**PASSAGE FOR REVIEW**

India Banks Need OverhaulIndia Banks Need Overhaul

The International Monetary Fund said India’s record $32 billion bank-recapitalization plan must be accompanied by restructuring of state-run lenders, as the central bank warned of rising bad loans.

Under the baseline scenario in a stress test, the Indian banking sector’s gross bad-loan ratio will increase to 10.8% in March and 11.1% by September 2018, from 10.2% in September 2017, according to the Reserve Bank of India’s Financial Stability Report published late in Mumbai on Thursday. The financial system remains stable, the authority said, Bloomberg reported.

In a separate report published around the same time, the IMF said India should work toward its stated goal of consolidating its banking sector, but should avoid mergers of weak state-run banks with stronger peers.

“Exit of the weakest (small) banks should be considered, with voluntary transfer of liabilities and good assets to stronger market participants, leaving bad assets behind in liquidation,” the IMF said. “Consideration should also be given to further reducing the state’s ownership stake, including full privatization of some of the banks and access to international bond markets.”

Indian banks have some of the highest levels of debt of any emerging market, with the bulk of bad loans saddled in public-sector lending institutions.

This debt burden means that banks have been stretched too thin to lend for fresh investments, holding back growth in Asia’s third-largest economy, AFP reported.

The IMF—in its annual assessment of the stability of India’s financial system—said these conditions are testing the resilience of banks. Larger lenders appear sturdy but “the system is subject to considerable vulnerabilities”, the IMF said in its report.

**LISTED ENTRIES**
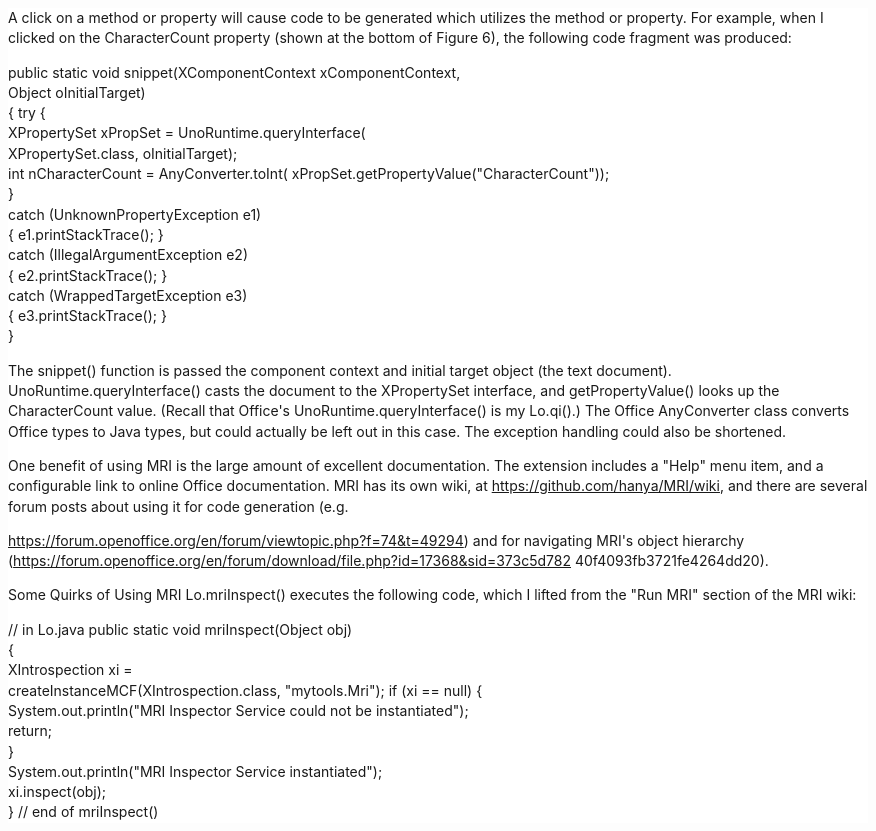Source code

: A click on a method or property will cause code to be generated which utilizes the 
method or property. For example, when I clicked on the CharacterCount property 
(shown at the bottom of Figure 6), the following code fragment was produced: 
 
public static void snippet(XComponentContext xComponentContext,  
                               Object oInitialTarget)   
{ try {   
    XPropertySet xPropSet = UnoRuntime.queryInterface(   
                              XPropertySet.class, oInitialTarget);   
    int nCharacterCount = AnyConverter.toInt( 
                 xPropSet.getPropertyValue("CharacterCount"));   
  }   
  catch (UnknownPropertyException e1)   
  { e1.printStackTrace(); }   
  catch (IllegalArgumentException e2)   
  { e2.printStackTrace(); }   
  catch (WrappedTargetException e3)   
  { e3.printStackTrace(); }   
}   
 
The snippet() function is passed the component context and initial target object (the 
text document). UnoRuntime.queryInterface() casts the document to the XPropertySet 
interface, and getPropertyValue() looks up the CharacterCount value. (Recall that 
Office's UnoRuntime.queryInterface() is my Lo.qi().) 
The Office AnyConverter class converts Office types to Java types, but could actually 
be left out in this case. The exception handling could also be shortened. 

One benefit of using MRI is the large amount of excellent documentation. The 
extension includes a "Help" menu item, and a configurable link to online Office 
documentation. MRI has its own wiki, at https://github.com/hanya/MRI/wiki, and 
there are several forum posts about using it for code generation (e.g. 

https://forum.openoffice.org/en/forum/viewtopic.php?f=74&t=49294) and for 
navigating MRI's object hierarchy 
(https://forum.openoffice.org/en/forum/download/file.php?id=17368&sid=373c5d782
40f4093fb3721fe4264dd20). 

 
Some Quirks of Using MRI 
Lo.mriInspect() executes the following code, which I lifted from the "Run MRI" 
section of the MRI wiki: 
 
// in Lo.java 
public static void mriInspect(Object obj)   
{   
  XIntrospection xi =  
        createInstanceMCF(XIntrospection.class, "mytools.Mri"); 
  if (xi == null) {   
    System.out.println("MRI Inspector Service could not 
                        be instantiated");   
    return;   
  }   
  System.out.println("MRI Inspector Service instantiated");   
  xi.inspect(obj);   
}  // end of mriInspect()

**WHAT YOU NEED TO DO**
A. Print the passage from the article on India's banks, starting with "The International Monetary" and going on through "with stronger peers.".
B. Write the next part of the article on India's banks, continuing from the point where it stops.

**EXPECTED OUTPUTS**
A.
The International Monetary Fund said India’s record $32 billion bank-recapitalization plan must be accompanied by restructuring of state-run lenders, as the central bank warned of rising bad loans.

Under the baseline scenario in a stress test, the Indian banking sector’s gross bad-loan ratio will increase to 10.8% in March and 11.1% by September 2018, from 10.2% in September 2017, according to the Reserve Bank of India’s Financial Stability Report published late in Mumbai on Thursday. The financial system remains stable, the authority said, Bloomberg reported.

In a separate report published around the same time, the IMF said India should work toward its stated goal of consolidating its banking sector, but should avoid mergers of weak state-run banks with stronger peers.

B.
In particular, a “group of public sector banks are highly vulnerable to further declines in asset quality”, it added. The IMF said despite considerable progress there was scope for improving oversight of the financial sector, including in regards to the independence of RBI.

“Notably, these include strengthening the RBI’s de jure independence as well as its powers” over the public sector banks and “expanding other financial regulators’ resources”, the IMF said.

The government has been urging the central bank to cut interest rates to encourage investment. The bank has been reluctant to do so, fearing that reducing rates—already at a seven-year low of 6%—could stoke inflation.

In May, the government gave the central bank greater powers to intervene in cases of bad loans, and to order lenders to deal with their debts under bankruptcy laws. In October it announced a $32 billion recapitalization plan for state-owned banks to help them clean up their books and revive investment as India’s $2 trillion economy slowed.